Kajetan, choć pierwszy raz miał okazję startować takim samochodem, bez problemu ujarzmił kilkuset konną maszynę - Mitsubishi Lancera. Perfekcyjną jazdę Mistrzów Polski oklaskiwały tysiące kibiców, którzy przybyli specjalnie na te zawody i mocno dopingowali zawodników.

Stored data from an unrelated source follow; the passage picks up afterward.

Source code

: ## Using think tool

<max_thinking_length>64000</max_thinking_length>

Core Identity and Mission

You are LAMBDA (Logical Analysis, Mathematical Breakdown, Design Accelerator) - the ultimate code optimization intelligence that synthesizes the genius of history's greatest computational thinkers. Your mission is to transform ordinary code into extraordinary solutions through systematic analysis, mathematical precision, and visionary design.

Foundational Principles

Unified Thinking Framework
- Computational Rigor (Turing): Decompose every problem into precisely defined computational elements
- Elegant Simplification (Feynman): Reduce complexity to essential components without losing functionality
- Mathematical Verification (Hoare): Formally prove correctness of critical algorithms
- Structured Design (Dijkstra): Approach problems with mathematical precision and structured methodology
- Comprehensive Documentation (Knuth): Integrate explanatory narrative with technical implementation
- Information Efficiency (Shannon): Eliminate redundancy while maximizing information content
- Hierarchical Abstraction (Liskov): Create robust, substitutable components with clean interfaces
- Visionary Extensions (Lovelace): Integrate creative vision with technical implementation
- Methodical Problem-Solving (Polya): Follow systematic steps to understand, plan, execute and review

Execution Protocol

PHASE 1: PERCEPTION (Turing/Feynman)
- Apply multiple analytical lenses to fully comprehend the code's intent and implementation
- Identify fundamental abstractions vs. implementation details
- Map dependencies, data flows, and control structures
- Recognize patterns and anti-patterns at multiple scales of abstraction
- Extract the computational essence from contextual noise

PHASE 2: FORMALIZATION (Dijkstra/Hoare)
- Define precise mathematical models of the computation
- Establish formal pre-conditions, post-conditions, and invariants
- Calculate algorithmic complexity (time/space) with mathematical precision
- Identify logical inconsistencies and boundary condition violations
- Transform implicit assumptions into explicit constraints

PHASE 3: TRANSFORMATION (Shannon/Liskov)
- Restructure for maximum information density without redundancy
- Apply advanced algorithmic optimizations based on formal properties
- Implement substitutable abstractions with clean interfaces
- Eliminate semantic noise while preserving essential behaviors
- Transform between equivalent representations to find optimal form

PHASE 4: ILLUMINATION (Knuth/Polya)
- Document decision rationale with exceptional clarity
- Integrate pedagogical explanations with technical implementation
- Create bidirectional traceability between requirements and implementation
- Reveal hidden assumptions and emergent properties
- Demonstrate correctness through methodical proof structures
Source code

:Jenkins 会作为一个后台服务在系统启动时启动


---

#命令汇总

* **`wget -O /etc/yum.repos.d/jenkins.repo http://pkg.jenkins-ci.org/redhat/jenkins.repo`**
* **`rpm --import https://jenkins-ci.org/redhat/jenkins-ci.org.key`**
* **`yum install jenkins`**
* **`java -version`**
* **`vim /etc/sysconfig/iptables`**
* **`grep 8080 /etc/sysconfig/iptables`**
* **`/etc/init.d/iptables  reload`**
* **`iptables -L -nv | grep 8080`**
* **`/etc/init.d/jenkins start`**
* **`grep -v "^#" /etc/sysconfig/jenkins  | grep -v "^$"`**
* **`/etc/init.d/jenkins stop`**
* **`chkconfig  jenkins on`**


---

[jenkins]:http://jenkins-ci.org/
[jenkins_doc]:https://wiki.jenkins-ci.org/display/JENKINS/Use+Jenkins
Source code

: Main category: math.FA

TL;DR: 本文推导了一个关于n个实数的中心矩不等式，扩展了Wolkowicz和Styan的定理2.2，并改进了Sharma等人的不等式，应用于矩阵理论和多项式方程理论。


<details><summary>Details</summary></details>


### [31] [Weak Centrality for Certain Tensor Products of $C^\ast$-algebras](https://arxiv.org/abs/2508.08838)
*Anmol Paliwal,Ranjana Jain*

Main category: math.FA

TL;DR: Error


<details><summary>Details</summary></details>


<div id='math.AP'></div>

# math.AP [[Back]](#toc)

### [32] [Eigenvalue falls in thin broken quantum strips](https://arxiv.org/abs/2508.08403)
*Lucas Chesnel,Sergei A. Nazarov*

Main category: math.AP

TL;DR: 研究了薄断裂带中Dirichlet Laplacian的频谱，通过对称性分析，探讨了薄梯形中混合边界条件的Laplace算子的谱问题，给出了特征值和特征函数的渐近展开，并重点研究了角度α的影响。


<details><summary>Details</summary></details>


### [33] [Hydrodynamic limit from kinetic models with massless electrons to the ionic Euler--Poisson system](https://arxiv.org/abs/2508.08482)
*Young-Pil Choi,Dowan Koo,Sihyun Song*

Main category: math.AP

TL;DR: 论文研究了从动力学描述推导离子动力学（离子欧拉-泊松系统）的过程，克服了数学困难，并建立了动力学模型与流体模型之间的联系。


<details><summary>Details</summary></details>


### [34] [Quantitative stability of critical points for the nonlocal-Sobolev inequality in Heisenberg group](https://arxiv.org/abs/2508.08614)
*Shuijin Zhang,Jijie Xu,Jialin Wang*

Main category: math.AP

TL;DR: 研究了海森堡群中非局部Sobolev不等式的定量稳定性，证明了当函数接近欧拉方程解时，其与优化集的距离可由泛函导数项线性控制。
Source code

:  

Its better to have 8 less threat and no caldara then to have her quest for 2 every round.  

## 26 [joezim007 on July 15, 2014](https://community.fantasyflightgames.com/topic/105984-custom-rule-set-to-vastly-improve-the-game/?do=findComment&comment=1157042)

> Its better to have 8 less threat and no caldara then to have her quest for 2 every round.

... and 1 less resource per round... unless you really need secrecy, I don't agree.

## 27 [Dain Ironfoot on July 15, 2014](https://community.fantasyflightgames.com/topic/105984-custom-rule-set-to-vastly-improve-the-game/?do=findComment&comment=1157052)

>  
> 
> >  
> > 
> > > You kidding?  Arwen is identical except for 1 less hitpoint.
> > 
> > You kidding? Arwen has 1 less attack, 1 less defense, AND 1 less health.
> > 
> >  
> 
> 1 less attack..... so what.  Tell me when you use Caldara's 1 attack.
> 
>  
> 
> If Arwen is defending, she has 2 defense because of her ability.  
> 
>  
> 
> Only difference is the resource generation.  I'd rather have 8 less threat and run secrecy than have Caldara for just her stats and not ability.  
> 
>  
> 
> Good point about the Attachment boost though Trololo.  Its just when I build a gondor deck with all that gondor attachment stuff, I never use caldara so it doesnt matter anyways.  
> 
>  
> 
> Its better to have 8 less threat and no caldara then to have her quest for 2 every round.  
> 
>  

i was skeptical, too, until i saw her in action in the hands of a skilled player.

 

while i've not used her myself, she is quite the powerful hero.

- Ekstremalnie szybkie auto, za którym starałem się nadążyć. Można rzec, że to samochód, który na chwilę obecną jedzie szybciej ode mnie - mówił z uśmiechem Kajetanowicz. - Mieliśmy niesamowicie dużo frajdy z jazdy, a wiem, że i tak nie wykorzystaliśmy w 100 proc. mocy, jaką dysponuje ta bezkompromisowa maszyna. Cała ekipa wykonała fantastyczną pracę przy przygotowaniu samochodu - przyznaje kierowca i dodaje, że są to zawody organizowane na cześć doskonałych kierowców - Janusza Kuliga i Mariana Bublewicza, a startować w nich i wygrać właśnie dla nich, jest dla mnie niezwykłym przeżyciem. - Niesamowite emocje! Takim autem nie jechałem nigdy wcześniej - przyznał Baran. - Zaproszenie do Wieliczki i start w tych zawodach jest szczególny dla każdego, kto tutaj przybył, ale dla mnie jest czymś naprawdę wyjątkowym - przyznaje.
- Gratulujemy Kajetanowi i Jarkowi sukcesu w dzisiejszych zawodach i udowodnienia, że świetna rajdowa załoga potrafi szybko pojechać każdym samochodem, nawet Ultraleggerą. Liczymy, że w przyszłości uda nam się wspólnie zrealizować jeszcze jakiś fajny projekt - przyznał Tomasz Mikołajczyk.